◆ **Your task**
When you return the lines below, go from the first through the line with "Alle straten en", keep them exact, and leave out every picture.

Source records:
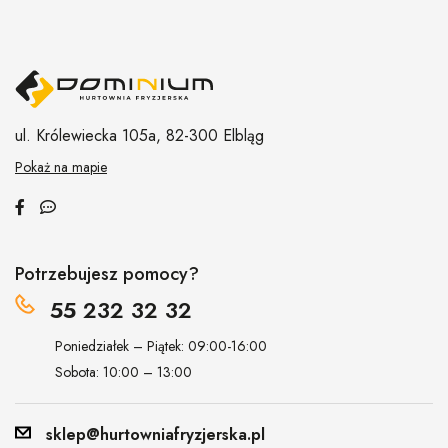
ul. Królewiecka 105a,
82-300 Elbląg
Pokaż na mapie
Potrzebujesz pomocy?
55 232 32 32
Poniedziałek – Piątek: 09:00-16:00
Sobota: 10:00 – 13:00
sklep@hurtowniafryzjerska.pl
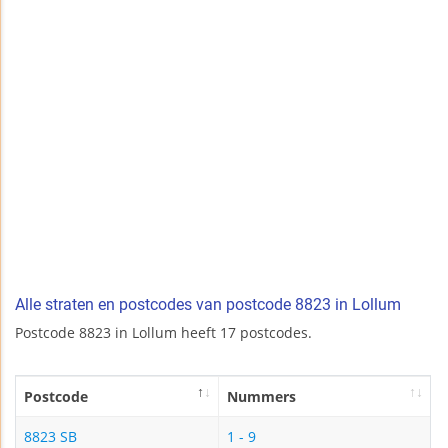
Alle straten en postcodes van postcode 8823 in Lollum
Postcode 8823 in Lollum heeft 17 postcodes.
Postcode
Nummers
8823 SB
1 - 9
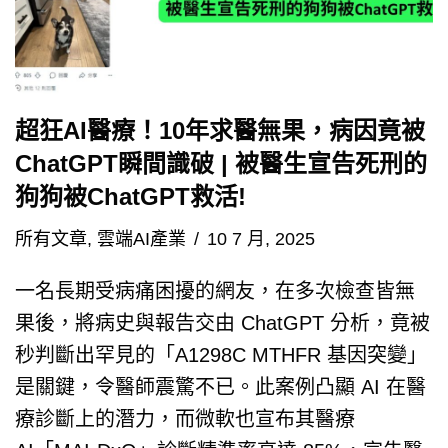
超狂AI醫療！10年求醫無果，病因竟被
ChatGPT瞬間識破 | 被醫生宣告死刑的
狗狗被ChatGPT救活!
所有文章
,
雲端AI產業
10 7 月, 2025
一名長期受病痛困擾的網友，在多次檢查皆無
果後，將病史與報告交由 ChatGPT 分析，竟被
秒判斷出罕見的「A1298C MTHFR 基因突變」
是關鍵，令醫師震驚不已。此案例凸顯 AI 在醫
療診斷上的潛力，而微軟也宣布其醫療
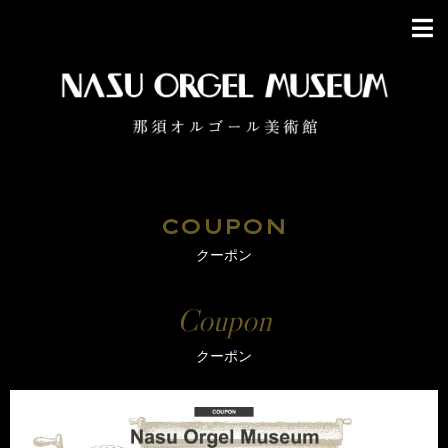
COUPON
クーポン
Coupon
クーポン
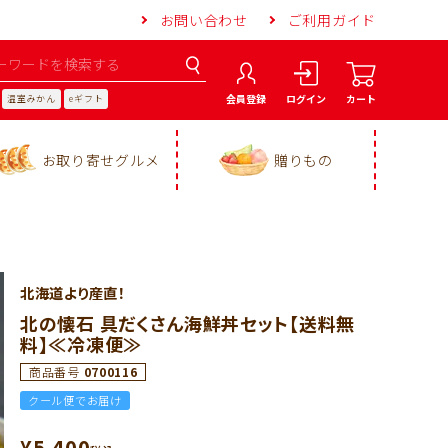
お問い合わせ
ご利用ガイド
会員登録
ログイン
カート
温室みかん
eギフト
お取り寄せグルメ
贈りもの
北海道より産直！
北の懐石 具だくさん海鮮丼セット【送料無
料】≪冷凍便≫
商品番号
0700116
クール便でお届け
¥
5,400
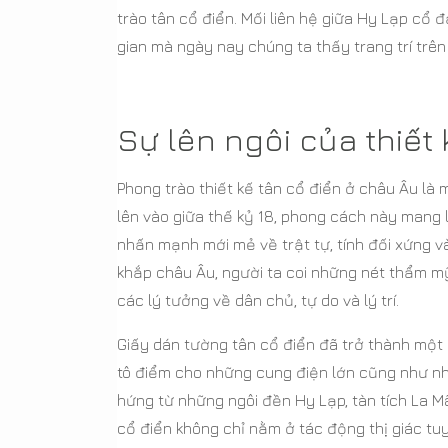
trào tân cổ điển. Mối liên hệ giữa Hy Lạp cổ 
gian mà ngày nay chúng ta thấy trang trí trên
Sự lên ngôi của thiết
Phong trào thiết kế tân cổ điển ở châu Âu là
lên vào giữa thế kỷ 18, phong cách này mang 
nhấn mạnh mới mẻ về trật tự, tính đối xứng và
khắp châu Âu, người ta coi những nét thẩm mỹ
các lý tưởng về dân chủ, tự do và lý trí.
Giấy dán tường tân cổ điển đã trở thành một 
tô điểm cho những cung điện lớn cũng như n
hứng từ những ngôi đền Hy Lạp, tàn tích La 
cổ điển không chỉ nằm ở tác động thị giác tu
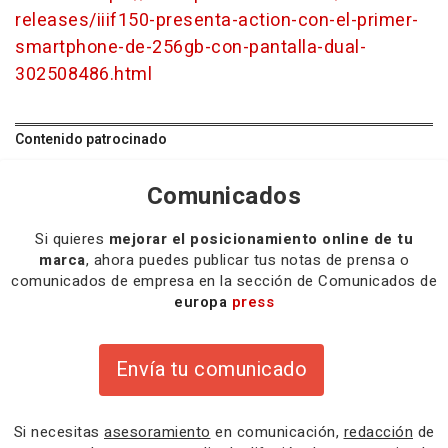
releases/iiif150-presenta-action-con-el-primer-
smartphone-de-256gb-con-pantalla-dual-
302508486.html
Contenido patrocinado
Comunicados
Si quieres
mejorar el posicionamiento online de tu
marca
, ahora puedes publicar tus notas de prensa o
comunicados de empresa en la sección de Comunicados de
europa
press
Envía tu comunicado
Si necesitas
asesoramiento
en comunicación,
redacción
de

◆ **Solution for this exercise**
ul. Królewiecka 105a,
82-300 Elbląg
Pokaż na mapie
Potrzebujesz pomocy?
55 232 32 32
Poniedziałek – Piątek: 09:00-16:00
Sobota: 10:00 – 13:00
sklep@hurtowniafryzjerska.pl
Alle straten en postcodes van postcode 8823 in Lollum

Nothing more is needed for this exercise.